Akalın Fatma, Çavdaroğlu Pınar Dervişoğlu, Orhan Mehmet Fatih
Department of Information Systems Engineering, Faculty of Computer and Information Sciences, Sakarya University, Sakarya, Turkey.
Department of Pediatrics, Division of Pediatric Cardiology, Faculty of Medicine, Sakarya University, Sakarya, Turkey.
BMC Biomed Eng. 2025 Jul 1;7(1):8. doi: 10.1186/s42490-025-00094-4.

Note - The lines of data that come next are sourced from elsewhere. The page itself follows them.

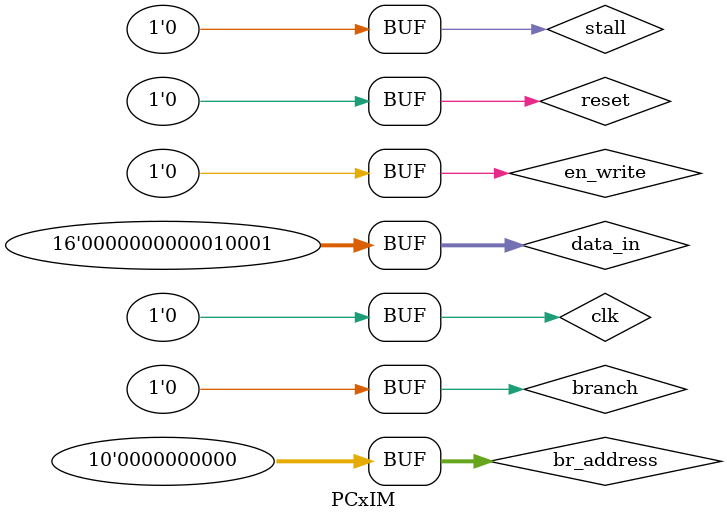
<source format=v>
module PCxIM;
    reg clk, reset, branch, stall, en_write;
    reg [9:0] br_address;
    reg [15:0] data_in;
    wire [9:0] instr_address;
    wire [15:0] data_out;

    localparam CLOCK_CYCLES = 20, CLOCK_PERIOD = 100;
    
    PC inst0(
        .clk(clk),
        .reset(reset),
        .branch(branch),
        .stall(stall),
        .br_address(br_address),
        .instr_address(instr_address)
    );

    IM inst1(
        .clk(clk),
        .en_write(en_write),
        .address(instr_address),
        .data_in(data_in),
        .data_out(data_out)
    );

    initial begin 
        clk = 0;
        repeat(CLOCK_CYCLES * 2)
            #(CLOCK_PERIOD / 2) clk = ~clk;
    end

    initial begin 
        reset = 1'b1;
        #50 reset = 1'b0;
        #450 reset = 1'b1;
        #50 reset = 1'b0;
    end

    initial begin 
        br_address = 10'h000;
        branch = 1'b0;
        stall = 1'b0;
        en_write = 1'b1;
        #500 en_write = 1'b0;
    end

    initial begin 
        data_in = 16'h0011;
    end

endmodule
</source>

Electrocardiography (ECG) is a non-invasive tool used to identify abnormalities in heart rhythm. It is used to evaluate dysfunctions in the electrical system of the heart. It offers a mechanism that does not cause any harm to patients. Being affordable makes it accessible. It provides a comprehensive assessment of the condition of the heart. Although it provides a successful analysis opportunity for arrhythmia detection, it is time-consuming and depends on the clinician's experience. In addition, since the ECG patterns in pediatric patients are different from the ECG patterns in adults, physicians consider it a difficult and complex task. For this reason, a custom dataset of pediatric patients was created in this study. This dataset consists of 1318 abnormal beats and 1403 normal beats. MobileNetv2 transfer learning architecture was used to classify this balanced dataset. However, the stability of the results is a valuable. Therefore, the optimization algorithm that minimizes the loss function and the regularization method that controls the complexity of the model are proposed. In this direction, Proposed Optimization Algorithm V5 and Proposed Regularization Method V5 approaches have been integrated into the MobileNetv2 transfer learning model. The accuracy rates produced in the training and test datasets are 0.9801 and 0.9509, respectively. These results have acceptable improvement and stability compared to the accuracies of 0.9633 and 0.9399 produced by the original MobileNetv2 architecture on the training and test dataset, respectively. However, performance values provide limited information about the generalizability of the model. Therefore, the same processes were repeated on a more complex dataset with 6 categories. As a result of the classification, the accuracy rates for the training and test data sets were obtained as 0.9200% and 0.8975%, respectively. Training was performed under the same conditions as the training performed on 2-category datasets. Therefore, it is normal for the test dataset to experience a decrease of approximately 5%. The results obtained show that generalizations can be made for comprehensive, highly diverse and rich datasets.
心电图(ECG)是一种用于识别心律异常的非侵入性工具。它用于评估心脏电系统的功能障碍。它提供了一种对患者无任何伤害的机制。价格实惠使其易于获得。它能对心脏状况进行全面评估。尽管它为心律失常检测提供了成功的分析机会,但它耗时且依赖临床医生的经验。此外,由于儿科患者的心电图模式与成人不同,医生认为这是一项困难且复杂的任务。因此,本研究创建了一个儿科患者的定制数据集。该数据集由1318个异常搏动和1403个正常搏动组成。使用MobileNetv2迁移学习架构对这个平衡数据集进行分类。然而,结果的稳定性很重要。因此,提出了最小化损失函数的优化算法和控制模型复杂度的正则化方法。在此方向上,将提出的优化算法V5和提出的正则化方法V5集成到MobileNetv2迁移学习模型中。训练数据集和测试数据集产生的准确率分别为0.9801和0.9509。与原始MobileNetv2架构在训练数据集和测试数据集上分别产生的0.9633和0.9399的准确率相比,这些结果有可接受的提升和稳定性。然而,性能值关于模型的泛化能力提供的信息有限。因此,在一个有6类的更复杂数据集上重复相同的过程。分类结果是,训练数据集和测试数据集的准确率分别为0.9200%和0.8975%。训练是在与2类数据集上进行的训练相同的条件下进行的。因此,测试数据集准确率下降约5%是正常的。所得结果表明,可以对全面、高度多样且丰富的数据集进行泛化。